Now Playing: All the small things
I'm so frustrated. Why did we bother to set rules here at work? None of them get enforced. We say "no downloading", but when people continue to download programs, nothing is said. I've deleted Yahoo messenger from three different computers at least twice in the past two weeks. I've informed every supervisor here, including the manager. I've identified the people using messenger. How do I know who was using it? They forgot to log out! Did anyone get written up? NO! We say "no sleeping unless you're on break", but people choose to ignore that. We say "if you are consistently late, you will be written up". Yeah, right. How many write ups do I have to ask for before one gets done? We have a couple of people that are late EVERY DAY, and a couple that sometimes don't show up at all. Has anything been done? Of course not. We say "no profane or vulgar language". The manager herself chooses to ignore that one. I hear "sh*t" come out of her mouth at least once daily. What can I do about any of this? Nothing. I've addressed the problems with the manager. I understand she's overloaded, trying to do two people's work at once. I've offered to take over some of those responsibilities, even though I wouldn't get compensated for them. She refuses. The stupid owner is such a penny pincher that he won't allow her to promote anyone to assistant manager. I don't understand that, because even if she did, there's no raise to go with it. I'm so sick and tired of the crap that goes on here every day. I'm tired of working third shift and dealing with the people I'm supposed to supervise. I'm tired of only seeing Jim at work. I'm.....tired.

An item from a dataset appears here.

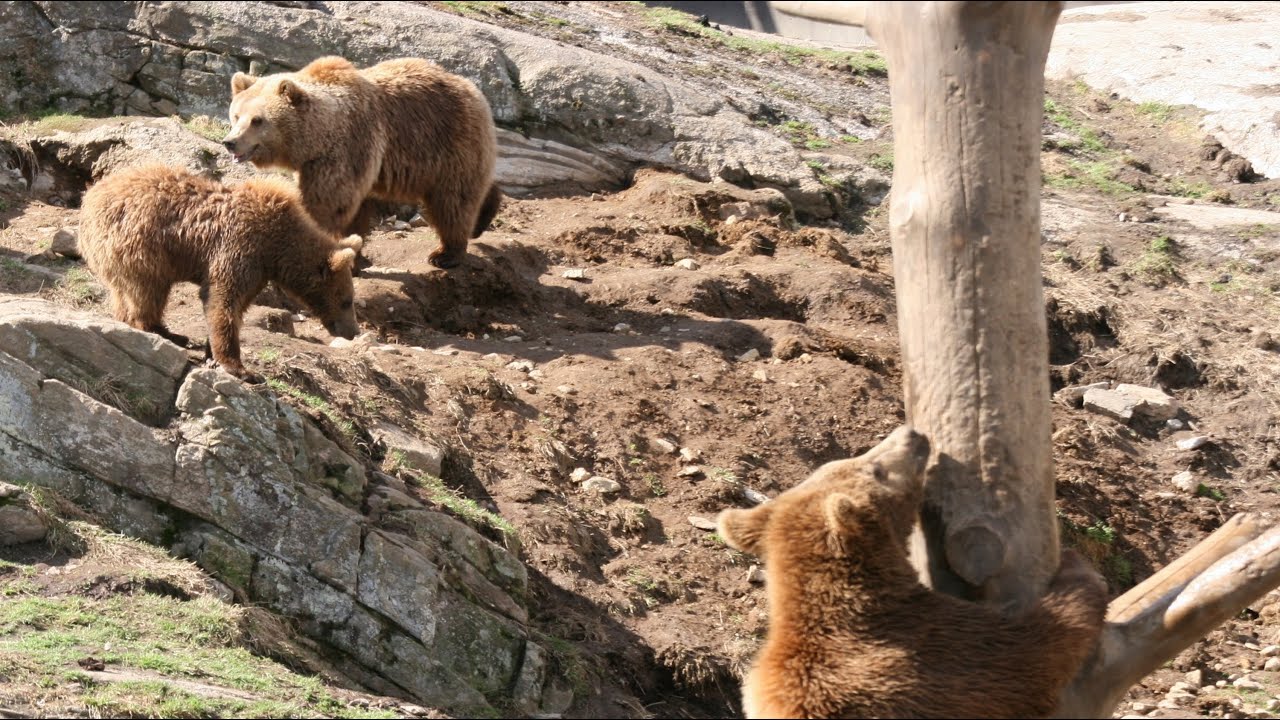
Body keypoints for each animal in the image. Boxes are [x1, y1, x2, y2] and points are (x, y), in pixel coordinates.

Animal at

We were supposed to be going to OK this weekend for the Tony's party at Amanda's. So much for that idea. We can't afford the time off, or the expense of a long trip. It's a good thing, because the time off request didn't get approved anyway. First she said she'd give us Sat & Sun off. Then I talked her into giving us Fri too. Well, I guess she forgot. We're both scheduled on Fri. If I had to bet, I'd say we're probably scheduled on Sunday too. Why does it seem like we have to promise our firstborn to get a day off together? I don't understand. There must be a system to her management style, but for the life of me, I don't know what it is. I don't know if I could do any better in her shoes, and I don't really think I'd like to try. But, something's got to change. I've been on third shift for six months now. I think maybe it's someone else's turn. I don't know who. All I know is I don't want to do this anymore. I'm being discriminated against because I had the sense to put off getting pregnant until I was over 25. If I had kids, I could say I'm not available for third shift. That's what everyone else does. But, I don't have kids, so that automatically pegs me as available for any shift. Jim rarely gets to see his son. Last time, he had to spend time with him at work. That's another of my pet peeves. Shouldn't common sense dictate that bringing your children with you to work is not a good idea? Sure, it's ok now and then for an hour or so, but this is happening at least twice a week. But, I can't say anything because Jim did it too. Unfortunately, that was the only way he could spend time with his son that day. That's another thing. Oh nevermind. What's the point? Nothing will change. Either I'll go on being slightly miserable here, or I'll move on to something with equally miserable potential. This sucks. It really does.